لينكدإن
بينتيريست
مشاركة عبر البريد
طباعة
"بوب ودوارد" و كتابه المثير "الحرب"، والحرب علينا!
□ □ □ □
### WHAT THIS TASK INVOLVES
Reproduce all five lines of the records above verbatim, keeping their original order.

### SOLUTION TO THIS TASK
لينكدإن
بينتيريست
مشاركة عبر البريد
طباعة
"بوب ودوارد" و كتابه المثير "الحرب"، والحرب علينا!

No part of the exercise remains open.